Prague - Ukrainian observers have criticised former Czech president Vaclav Klaus (2003-2013) for sharing opinions with what they call controversial pro-Russian American Institute in Ukraine (AIU), daily Hospodarske noviny (HN) writes today.
Bývalý prezident Václav Klaus převzal 18. června v Praze od spolumajitele nakladatelství Fragment Pavla Nýče (vlevo) knihu novoročních projevů, které pronesl za deset let působení na Pražském hradě. Nakladatelství knihu vydalo ke Klausovým 75. narozeninám. ČTK Vavrušák Jan
A round table debate on Ukraine took place in the Prague-seated Vaclav Klaus Institute last week, co-organised by the AIU, which presents itself as an independent non-profit organisation, HN writes.
However, in 2009 the Ukrainian media found out that the AIU is not as independent from politicians as it asserts to be, the paper says.
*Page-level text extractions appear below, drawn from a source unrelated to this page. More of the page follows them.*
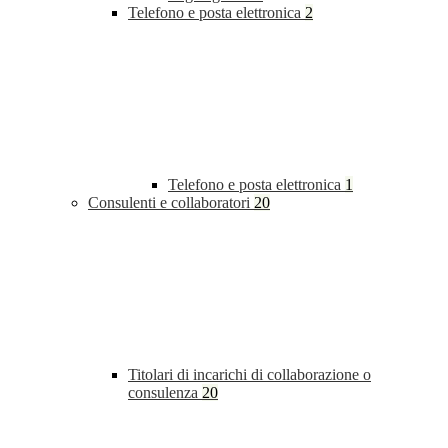
Telefono e posta elettronica
2
Telefono e posta elettronica
1
Consulenti e collaboratori
20
Titolari di incarichi di collaborazione o
consulenza
20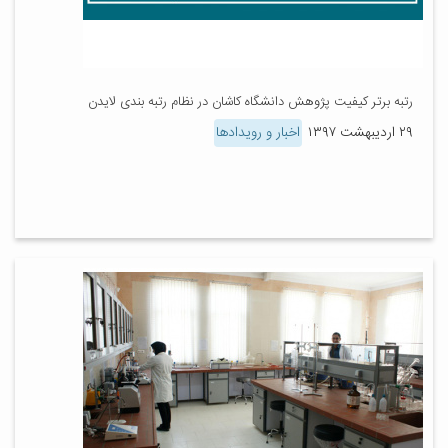
رتبه برتر کیفیت پژوهش دانشگاه کاشان در نظام رتبه بندی لایدن
۲۹ اردیبهشت ۱۳۹۷
اخبار و رویدادها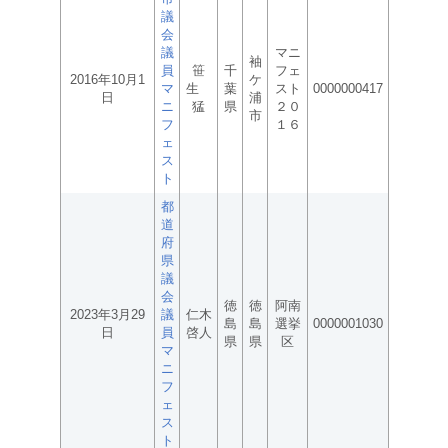
議
会
議
マニ
袖
員
笹
千
フェ
2016年10月1
ケ
マ
生
葉
スト
0000000417
日
浦
ニ
猛
県
２０
市
フ
１６
ェ
ス
ト
都
道
府
県
議
会
徳
徳
阿南
2023年3月29
議
仁木
島
島
選挙
0000001030
日
員
啓人
県
県
区
マ
ニ
フ
ェ
ス
ト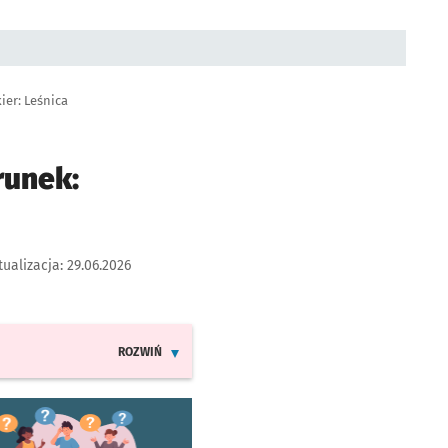
ier: Leśnica
runek:
tualizacja:
29.06.2026
ROZWIŃ
INFORMACJE O ZMIANACH W ROZKŁADACH JAZDY LINII
worzy się w nowej karcie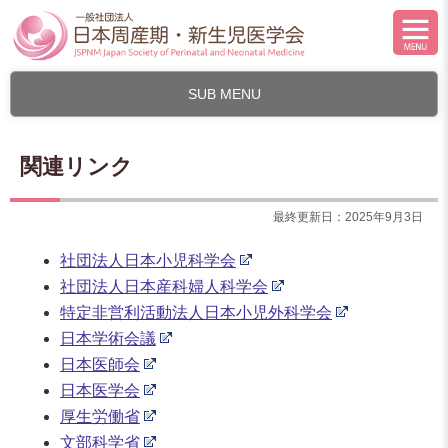
SUB MENU
関連リンク
最終更新日：2025年9月3日
社団法人日本小児科学会
社団法人日本産科婦人科学会
特定非営利活動法人日本小児外科学会
日本学術会議
日本医師会
日本医学会
厚生労働省
文部科学省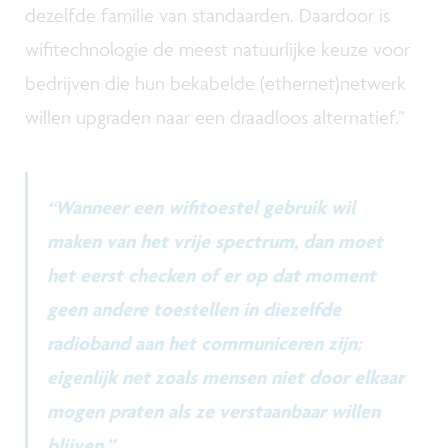
dezelfde familie van standaarden. Daardoor is
wifitechnologie de meest natuurlijke keuze voor
bedrijven die hun bekabelde (ethernet)netwerk
willen upgraden naar een draadloos alternatief.”
“Wanneer een wifitoestel gebruik wil
maken van het vrije spectrum, dan moet
het eerst checken of er op dat moment
geen andere toestellen in diezelfde
radioband aan het communiceren zijn;
eigenlijk net zoals mensen niet door elkaar
mogen praten als ze verstaanbaar willen
blijven.”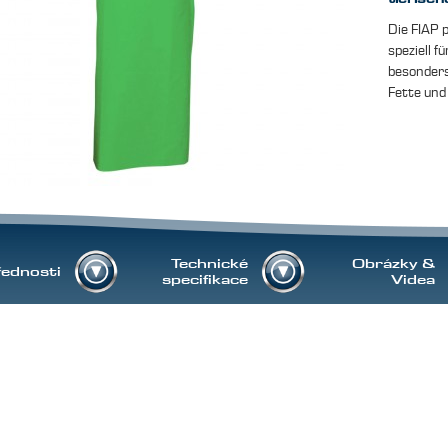
Die FIAP 
speziell f
besonders
Fette und
Technické
Obrázky &
řednosti
specifikace
Videa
Journalist Serhy Leshchenko then pointed out that the AIU had operated in Ukraine for a long time. It has always been linked with politicians promoting Ukraine´s alliance with Russia and campaigning against pro-Western inclinations, HN writes.
In addition, the AIU´s deputy director is James George Jatras, a foreign analyst of the U.S. Republicans, who stood up in defence of Slobodan Milosevic before The Hague tribunal in 2004.
Jatras also heads the AIU´s sister organisation American Council for Kosovo, which does not recognise independent Kosovo, HN writes.
It was Jatras who in 2003 concluded contracts on providing PR services to Viktor Yanukovych, the then Ukrainian prime minister. Their cooperation continued one year later when the Orange Revolution was underway in Ukraine, the daily says.
The guests to the Prague round table debate included AIU chief Anthony T. Salvia, who, on that occasion, praised Vladimir Putin as the best Russian leader since 1911 at least, the paper adds.
The Vaclav Klaus Institute says it had not known the opinions of the foreign participants in the debate, including the AIU representatives, beforehand.
"The academic background indicated that the discussion could be erudite, unlike the superficial media distortions," Petr Marcinka, from the Institute, told HN.
Also in view of Klaus´s long-lasting pro-Russian orientation, the Prague debate was as expected.
Klaus spoke in favour of the division of Ukraine. Along with his aide Jiri Weigl, former long-standing head of the presidential office, they criticised the "unilateral pro-Western propaganda," the paper writes.
Some Ukrainian observers voiced indignation at Klaus´s siding with the AIU. Volodymyr Horbach, in his commentary on Gazeta.ua, described the AIU as a pro-Russian institute that publishes only selected information on Ukraine, which plays into the hands of Moscow, HN writes.
"Klaus´s reputation is poor. His appearance will have no influence on our situation or on Europe´s approach to Ukraine," Horbach wrote.
The news server Den headlined its commentary on Klaus´s round table debate "A Victim to pro-Russian Propaganda."
Kiev University Professor Mikhail Kirsenko labelled Klaus´s anti-Ukrainian statements as a display of "traditional Czech Russophilism" and "primitive and rude drivel addressed to fools."
Disapproval has also been expressed by the Ukrainian embassy in Prague.
"Unlike the present and former leaders of most countries of the world, Vaclav Klaus is not even ready to admit that the current crisis in eastern Ukraine is a result of a cynical aggression by the Moscow leadership, aimed to return Ukraine to Russia´s sphere of influence," the embassy said.
It said the parallels Klaus drew between the situation in Ukraine and the 1992 split of Czechoslovakia are inappropriate.